Mayor Lori Lightfoot and Chicago Public Schools Superintendent Janice Jackson both have stated that they intend to continue the agreement setting out the police-in-schools program. They claim that they want to give Local School Councils (LSCs) the power to decide whether or not an individual school will have a police officer on staff. But their focus on “local interests” fails to acknowledge that the City is responsible for ensuring the safety and security of its students. The LSCs are not legally liable for officer abuse and misconduct within schools – that liability rests with the City. And critically, the City retains most other decisions regarding safety policies. For example, the City would never allow an LSC to decide that students and teachers should be allowed to bring weapons to school. This issue is no different.

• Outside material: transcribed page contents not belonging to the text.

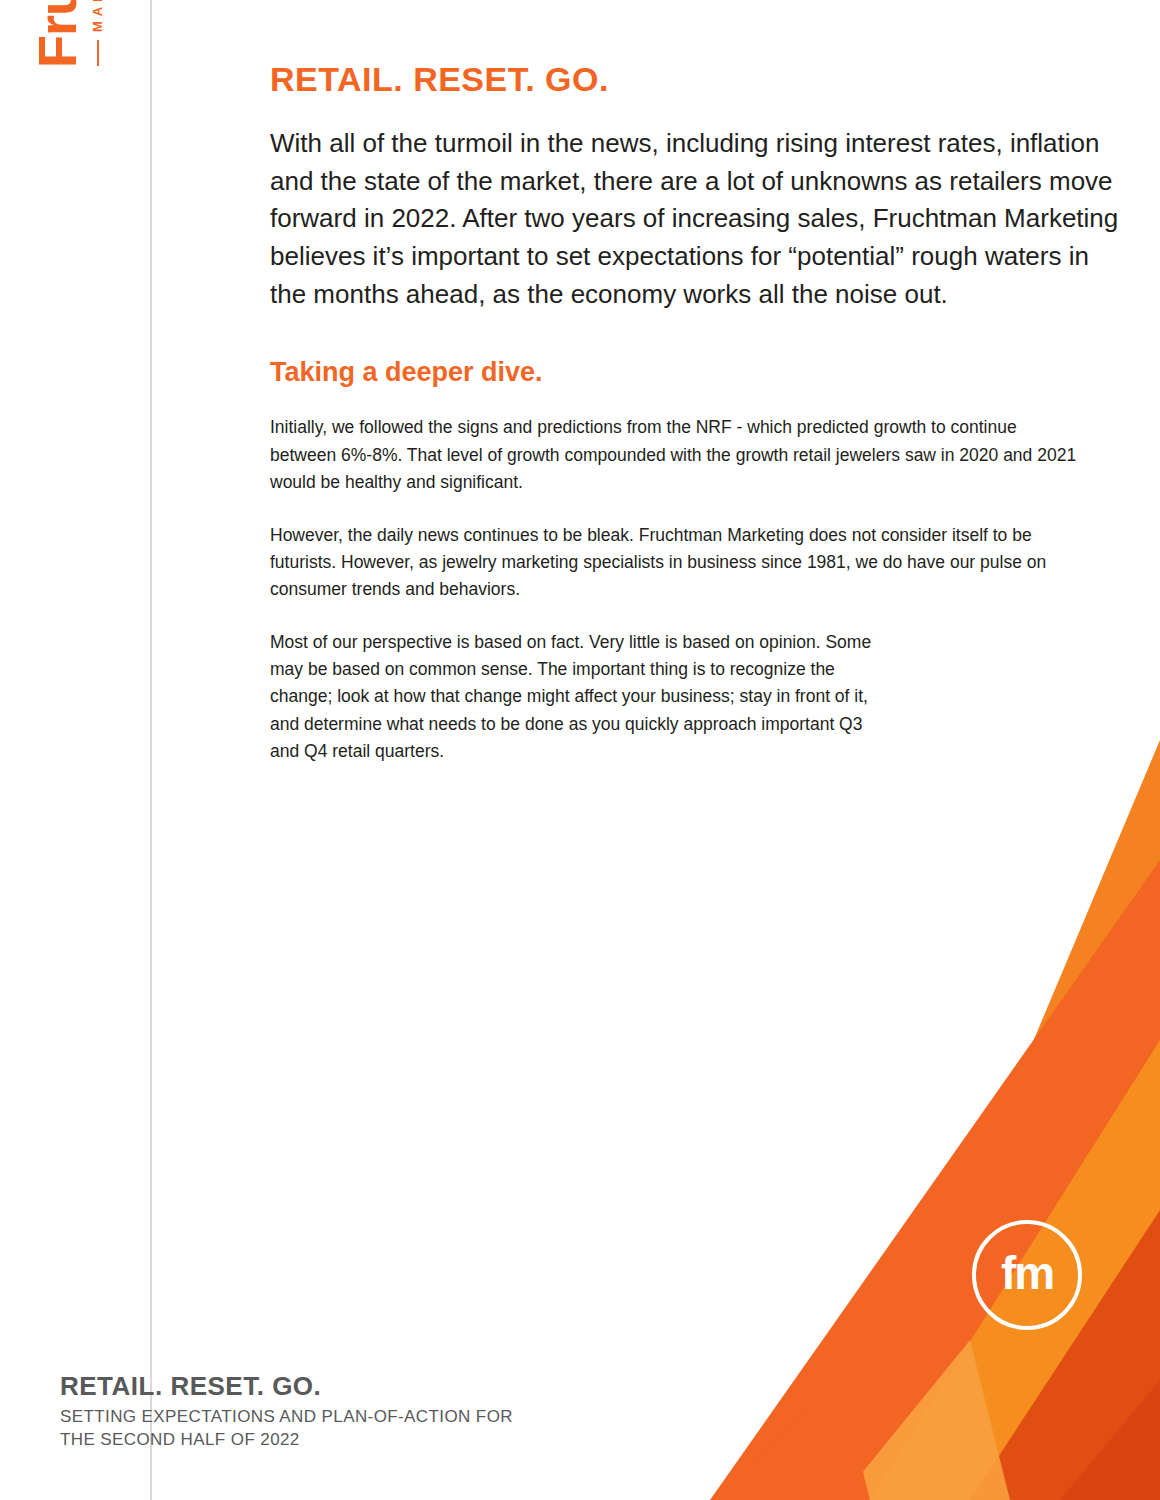Fruchtman® MARKETING
fm
Retail. Reset. Go.
With all of the turmoil in the news, including rising interest rates, inflation and the state of the market, there are a lot of unknowns as retailers move forward in 2022. After two years of increasing sales, Fruchtman Marketing believes it’s important to set expectations for “potential” rough waters in the months ahead, as the economy works all the noise out.
Taking a deeper dive.
Initially, we followed the signs and predictions from the NRF - which predicted growth to continue between 6%-8%. That level of growth compounded with the growth retail jewelers saw in 2020 and 2021 would be healthy and significant.
However, the daily news continues to be bleak. Fruchtman Marketing does not consider itself to be futurists. However, as jewelry marketing specialists in business since 1981, we do have our pulse on consumer trends and behaviors.
Most of our perspective is based on fact. Very little is based on opinion. Some may be based on common sense. The important thing is to recognize the change; look at how that change might affect your business; stay in front of it, and determine what needs to be done as you quickly approach important Q3 and Q4 retail quarters.
Retail. Reset. Go.
Setting expectations and plan-of-action for
the second half of 2022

The City’s insistence that the removal of police from schools is decision for the LSCs must be called out for what it is – a political diversion tactic to avoid high level accountability for the harm to students from having police in schools. The Mayor, the Board of Education, and the City Council are attempting to avoid the political pressure of the current moment by passing the buck toward less accountable and less well-known bodies. But the LSCs are not able to decide whether they would like to staff a police officer, a counselor, a psychologist, or a social worker in their schools. They are not presented with the option of developmentally-appropriate resources to mentor students and mediate conflicts. In fact, the City has deprioritized those resources: In the 2017-2018 school year, Chicago Public Schools employed one psychologist per 1,760 students and one social worker per 1,238 students. CPS experiences similar shortages with regard to counselors, librarians, and nurses. As a result, rather than being presented with options, the LSCs are given an officer-or-nothing choice from the Board and City Hall. That is not local control. That is “take it or leave it.” The City has effectively abandoned its underserved school communities, and is now feigning concern over local control in the wake of political pressure.
In her second Monitoring Report, the Monitor overseeing the CPD Consent Decree noted that CPD and CPS have failed to reform the police-in-schools program. In particular, CPD has failed to appropriately collaborate with CPS in selecting the police staffed at schools, and has failed to adopt appropriate selection criteria (including the Monitor’s repeated call to adopt an “excellent” disciplinary history requirement for police seeking to be staffed in schools). But even if the City adopted stronger selection criteria for police in schools, the data they’d be pulling from would be incomplete: as the DOJ noted in its 2017 report, very few complaints against police are sustained through our current investigatory bodies, and there are massive barriers to even filing a complaint in the first place.
The Consent Decree is a mandatory court order signed by a federal judge, and the CPD has missed more than 70% of deadlines. These missed deadlines are not just related to the police-in-schools program itself, but also related aspects of policing that make their way into the schoolhouse when police officers are brought on staff: CPD has failed to comply with court-ordered use of force reforms, accountability and transparency improvements, and officer wellness programs. Our City has a duty to keep students safe, and staffing Chicago Police Officers in schools is a dereliction of that duty. Our political leaders must take bold and decisive action now to end this program and appropriately support schools with actual resources.